以文生图为例,剖析SD中DDIM的核心组成模块。 本质上SD的DDIM遵循论文DENOISING DIFFUSION IMPLICIT MODELS的核心公式。

3--核心模块剖析

见SD_DDIM

4--完整代码

python 复制代码
import torch
import pytorch_lightning as pl

import numpy as np
from tqdm import tqdm
from functools import partial

# From https://github.com/CompVis/latent-diffusion/blob/main/ldm/modules/diffusionmodules/util.py
def make_ddim_sampling_parameters(alphacums, ddim_timesteps, eta, verbose = True):
    # select alphas for computing the variance schedule
    alphas = alphacums[ddim_timesteps] # 由于alphacums来自DDPM,所以本质上还是调用了DDPM的alphas_cumprod,即[0.9983, 0.9804, ..., 0.0058]
    alphas_prev = np.asarray([alphacums[0]] + alphacums[ddim_timesteps[:-1]].tolist()) # 构成alphas_prev的方法是保留前49个alphas,同时在最前面添加DDPM的alphas_cumprod[0], 即[0.9991]

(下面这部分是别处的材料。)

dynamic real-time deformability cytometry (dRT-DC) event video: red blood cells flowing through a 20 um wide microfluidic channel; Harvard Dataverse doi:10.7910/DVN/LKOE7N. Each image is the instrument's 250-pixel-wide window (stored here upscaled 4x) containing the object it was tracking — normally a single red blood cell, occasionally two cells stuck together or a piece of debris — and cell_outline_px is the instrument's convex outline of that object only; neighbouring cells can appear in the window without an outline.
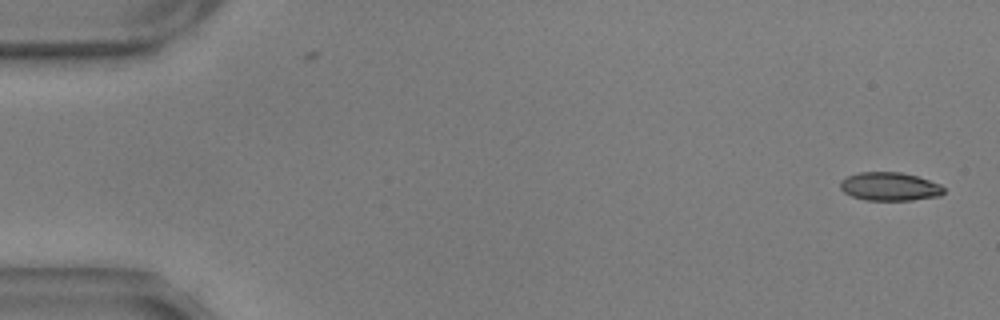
{"species": "common noctule bat (a hibernating species)", "species_latin": "Nyctalus noctula", "temperature_condition": "warm", "stored_images_in_passage": 56, "camera_frame_rate_fps": 3000, "um_per_image_px": 0.085, "animal": {"sex": "male", "body_mass_g": 17.9, "forearm_length_mm": 54.2}, "frame": {"image": 1, "passage_image": 1, "time_ms": 0.0, "image_size_px": [1000, 320], "cell_outline_px": [[944, 192], [940, 196], [912, 200], [864, 200], [852, 196], [844, 192], [840, 188], [840, 180], [848, 176], [860, 172], [900, 172], [916, 176], [940, 184], [944, 188]], "centroid_in_image_um": [75.61, 15.86], "position_along_channel_um": 9.4, "area_um2": 17.11}}
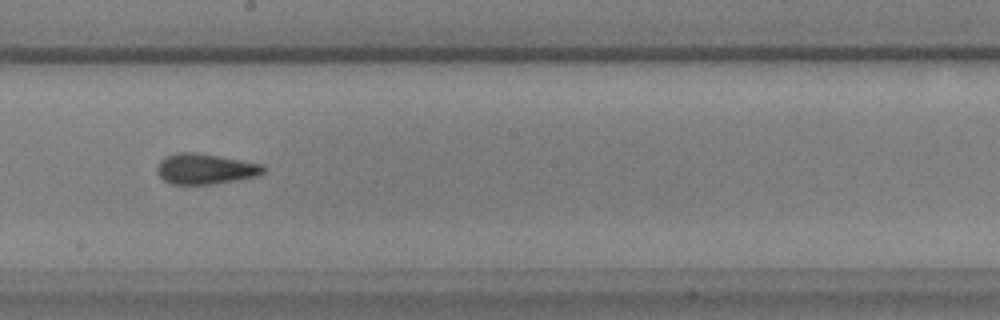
{"frame": {"image": 2, "passage_image": 31, "time_ms": 10.0, "image_size_px": [1000, 320], "cell_outline_px": [[268, 168], [260, 176], [212, 184], [172, 184], [164, 180], [160, 176], [156, 168], [160, 160], [164, 156], [176, 152], [196, 152], [264, 164]], "centroid_in_image_um": [17.48, 14.34], "position_along_channel_um": 230.7, "area_um2": 19.13}}
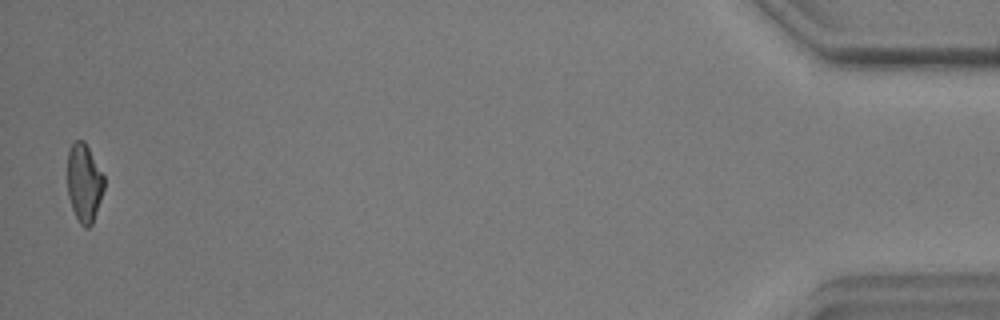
{"frame": {"image": 3, "passage_image": 55, "time_ms": 18.0, "image_size_px": [1000, 320], "cell_outline_px": [[104, 188], [92, 224], [88, 228], [84, 228], [80, 224], [72, 208], [68, 196], [68, 152], [72, 144], [76, 140], [84, 140], [104, 176]], "centroid_in_image_um": [7.15, 15.55], "position_along_channel_um": 428.1, "area_um2": 16.53}}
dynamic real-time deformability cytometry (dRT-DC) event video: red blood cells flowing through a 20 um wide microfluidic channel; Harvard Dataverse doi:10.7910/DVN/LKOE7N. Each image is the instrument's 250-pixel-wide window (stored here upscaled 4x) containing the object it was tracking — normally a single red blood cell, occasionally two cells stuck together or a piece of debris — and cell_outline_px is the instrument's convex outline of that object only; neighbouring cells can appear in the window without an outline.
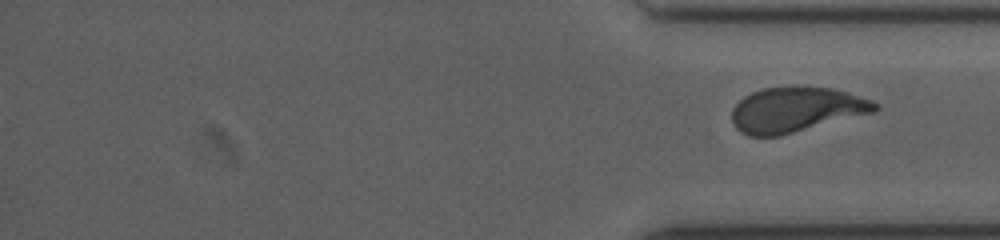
{"species": "human", "species_latin": "Homo sapiens", "temperature_condition": "cold", "stored_images_in_passage": 47, "segment_of_instrument_passage": [2, 2], "camera_frame_rate_fps": 3000, "um_per_image_px": 0.085, "donor": {"sex": "female"}, "frame": {"image": 1, "passage_image": 47, "time_ms": 17.667, "image_size_px": [1000, 240], "cell_outline_px": [[880, 108], [876, 112], [780, 136], [752, 136], [740, 132], [732, 124], [732, 108], [744, 96], [752, 92], [764, 88], [800, 84], [832, 88], [848, 92], [872, 100], [880, 104]], "centroid_in_image_um": [67.7, 9.29], "position_along_channel_um": 367.5, "area_um2": 38.44}}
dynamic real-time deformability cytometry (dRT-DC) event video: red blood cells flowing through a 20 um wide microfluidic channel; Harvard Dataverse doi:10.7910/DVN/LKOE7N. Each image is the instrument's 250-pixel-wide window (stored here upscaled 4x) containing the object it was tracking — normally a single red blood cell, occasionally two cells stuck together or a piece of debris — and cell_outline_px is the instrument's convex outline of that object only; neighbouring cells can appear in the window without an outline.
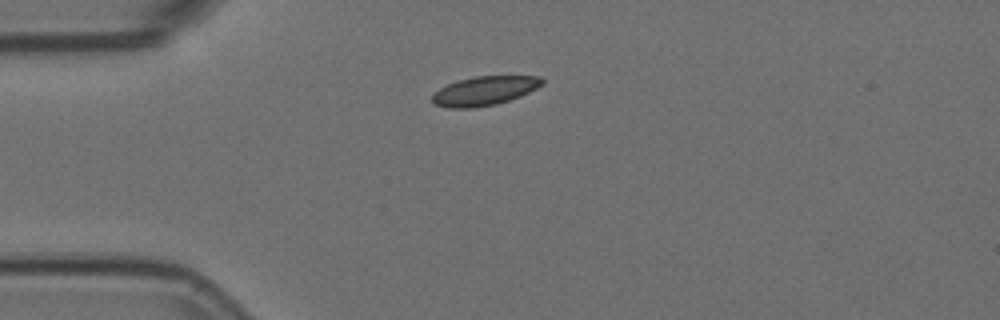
{"species": "Egyptian fruit bat (a non-hibernating species)", "species_latin": "Rousettus aegyptiacus", "temperature_condition": "room temperature", "stored_images_in_passage": 5, "camera_frame_rate_fps": 3000, "um_per_image_px": 0.085, "animal": {"sex": "female"}, "frame": {"image": 1, "passage_image": 1, "time_ms": 0.0, "image_size_px": [1000, 320], "cell_outline_px": [[544, 84], [520, 96], [496, 104], [476, 108], [448, 108], [432, 104], [432, 96], [440, 88], [456, 80], [476, 76], [540, 76], [544, 80]], "centroid_in_image_um": [41.16, 7.72], "position_along_channel_um": 43.8, "area_um2": 18.67}}
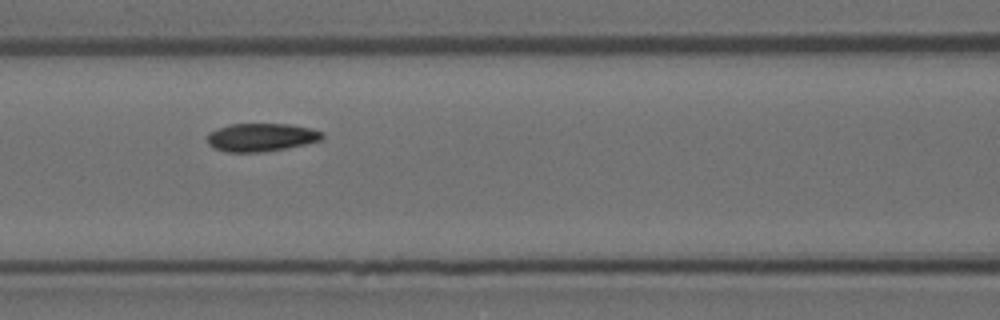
{"frame": {"image": 2, "passage_image": 4, "time_ms": 1.0, "image_size_px": [1000, 320], "cell_outline_px": [[324, 136], [320, 140], [288, 148], [260, 152], [228, 152], [216, 148], [208, 144], [208, 132], [228, 124], [288, 124], [312, 128], [324, 132]], "centroid_in_image_um": [22.22, 11.66], "position_along_channel_um": 144.4, "area_um2": 18.84}}
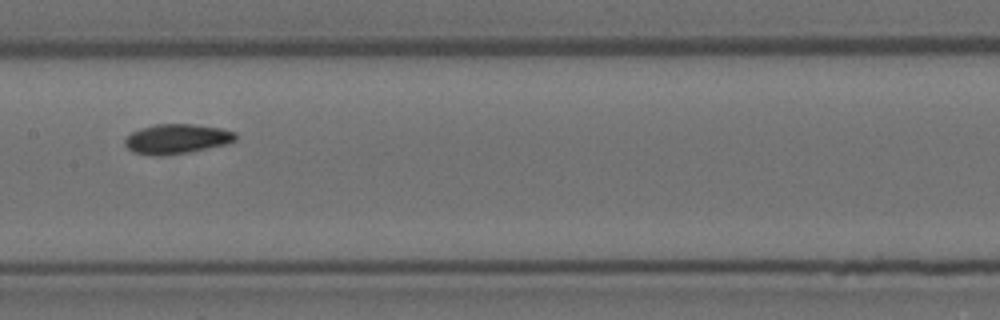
{"frame": {"image": 3, "passage_image": 5, "time_ms": 1.333, "image_size_px": [1000, 320], "cell_outline_px": [[236, 140], [228, 144], [188, 152], [156, 156], [152, 156], [132, 152], [124, 144], [124, 140], [132, 132], [140, 128], [156, 124], [192, 124], [220, 128], [236, 132]], "centroid_in_image_um": [15.02, 11.81], "position_along_channel_um": 192.4, "area_um2": 19.19}}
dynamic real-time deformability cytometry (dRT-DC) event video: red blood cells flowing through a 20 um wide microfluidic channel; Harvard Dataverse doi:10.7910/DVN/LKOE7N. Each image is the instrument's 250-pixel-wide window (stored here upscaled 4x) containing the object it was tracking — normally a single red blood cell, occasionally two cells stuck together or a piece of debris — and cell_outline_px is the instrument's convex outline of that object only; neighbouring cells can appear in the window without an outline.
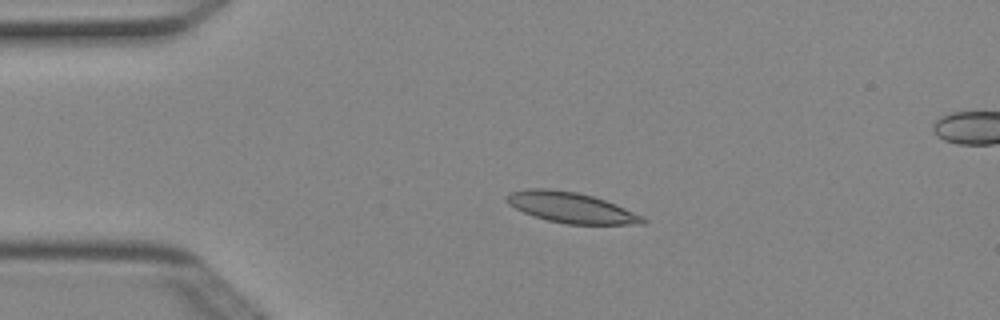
{"species": "Egyptian fruit bat (a non-hibernating species)", "species_latin": "Rousettus aegyptiacus", "temperature_condition": "cold", "stored_images_in_passage": 5, "segment_of_instrument_passage": [1, 2], "camera_frame_rate_fps": 3000, "um_per_image_px": 0.085, "animal": {"sex": "female"}, "frame": {"image": 1, "passage_image": 3, "time_ms": 0.667, "image_size_px": [1000, 320], "cell_outline_px": [[648, 220], [644, 224], [568, 224], [548, 220], [532, 216], [508, 204], [504, 200], [504, 196], [512, 192], [528, 188], [544, 188], [576, 192], [592, 196], [616, 204], [644, 216]], "centroid_in_image_um": [48.54, 17.64], "position_along_channel_um": 36.5, "area_um2": 24.22}}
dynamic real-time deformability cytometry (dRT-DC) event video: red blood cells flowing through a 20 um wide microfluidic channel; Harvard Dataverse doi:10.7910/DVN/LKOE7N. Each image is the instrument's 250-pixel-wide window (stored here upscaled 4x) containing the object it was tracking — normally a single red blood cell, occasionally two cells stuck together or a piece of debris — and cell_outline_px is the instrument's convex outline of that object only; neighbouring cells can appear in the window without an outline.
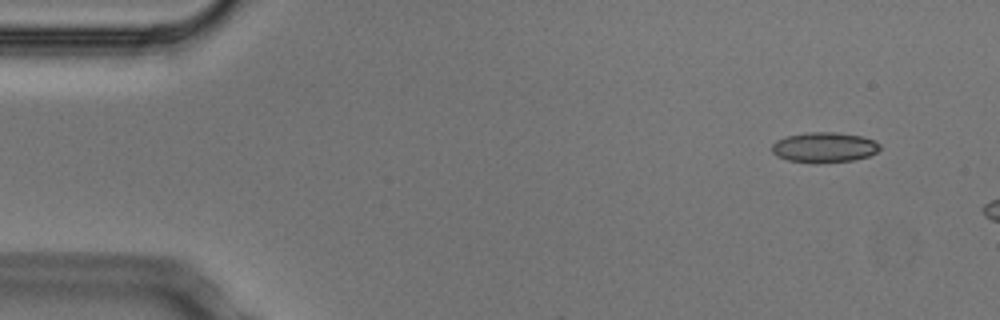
{"species": "Egyptian fruit bat (a non-hibernating species)", "species_latin": "Rousettus aegyptiacus", "temperature_condition": "cold", "stored_images_in_passage": 3, "camera_frame_rate_fps": 3000, "um_per_image_px": 0.085, "animal": {"sex": "male"}, "frame": {"image": 1, "passage_image": 1, "time_ms": 0.0, "image_size_px": [1000, 320], "cell_outline_px": [[880, 148], [876, 152], [868, 156], [852, 160], [788, 160], [776, 156], [772, 152], [772, 144], [776, 140], [784, 136], [808, 132], [836, 132], [864, 136], [880, 144]], "centroid_in_image_um": [70.05, 12.46], "position_along_channel_um": 15.0, "area_um2": 18.32}}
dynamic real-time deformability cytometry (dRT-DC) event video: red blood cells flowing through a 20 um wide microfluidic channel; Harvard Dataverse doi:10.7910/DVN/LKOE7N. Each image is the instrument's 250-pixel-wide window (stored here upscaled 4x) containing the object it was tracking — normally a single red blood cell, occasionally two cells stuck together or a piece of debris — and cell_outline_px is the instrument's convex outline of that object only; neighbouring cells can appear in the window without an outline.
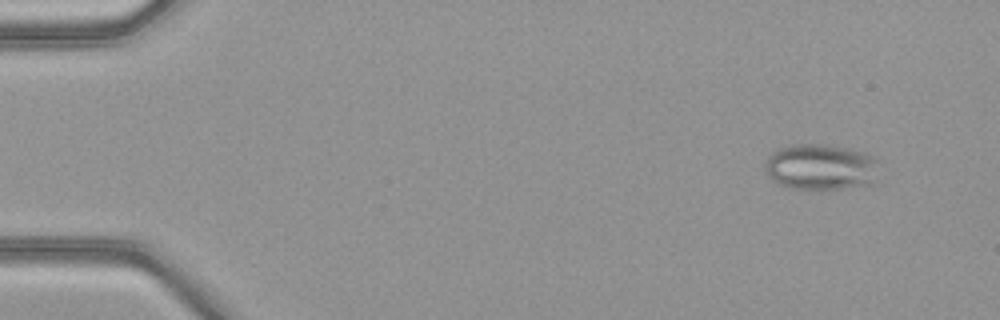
{"species": "common noctule bat (a hibernating species)", "species_latin": "Nyctalus noctula", "temperature_condition": "warm", "stored_images_in_passage": 51, "camera_frame_rate_fps": 3000, "um_per_image_px": 0.085, "animal": {"sex": "female", "body_mass_g": 21.9}, "frame": {"image": 1, "passage_image": 5, "time_ms": 1.333, "image_size_px": [1000, 320], "cell_outline_px": [[876, 160], [872, 184], [840, 188], [788, 188], [772, 180], [764, 172], [764, 160], [776, 148], [792, 144], [824, 144], [848, 148], [864, 152], [872, 156]], "centroid_in_image_um": [69.65, 14.17], "position_along_channel_um": 15.3, "area_um2": 30.4}}
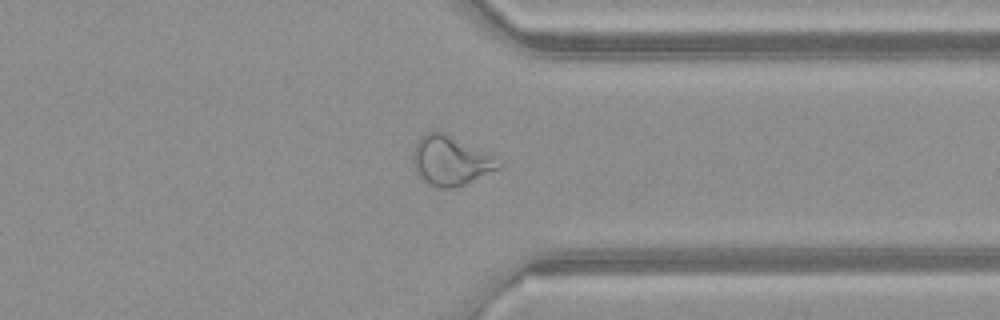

    # according the the formula provided in https://arxiv.org/abs/2010.02502 论文中的公式16
    sigmas = eta * np.sqrt((1 - alphas_prev) / (1 - alphas) * (1 - alphas / alphas_prev))
    if verbose:
        print(f'Selected alphas for ddim sampler: a_t: {alphas}; a_(t-1): {alphas_prev}')
        print(f'For the chosen value of eta, which is {eta}, '
              f'this results in the following sigma_t schedule for ddim sampler {sigmas}')
    return sigmas, alphas, alphas_prev

# From https://github.com/CompVis/latent-diffusion/blob/main/ldm/modules/diffusionmodules/util.py
# 获取 ddim 的timesteps
def make_ddim_timesteps(ddim_discr_method, num_ddim_timesteps, num_ddpm_timesteps, verbose = True):
    if ddim_discr_method == 'uniform':
        c = num_ddpm_timesteps // num_ddim_timesteps # 1000 // 50 = 20
        ddim_timesteps = np.asarray(list(range(0, num_ddpm_timesteps, c))) # 间隔c取样
    elif ddim_discr_method == 'quad':
        ddim_timesteps = ((np.linspace(0, np.sqrt(num_ddpm_timesteps * .8), num_ddim_timesteps)) ** 2).astype(int)
    else:
        raise NotImplementedError(f'There is no ddim discretization method called "{ddim_discr_method}"')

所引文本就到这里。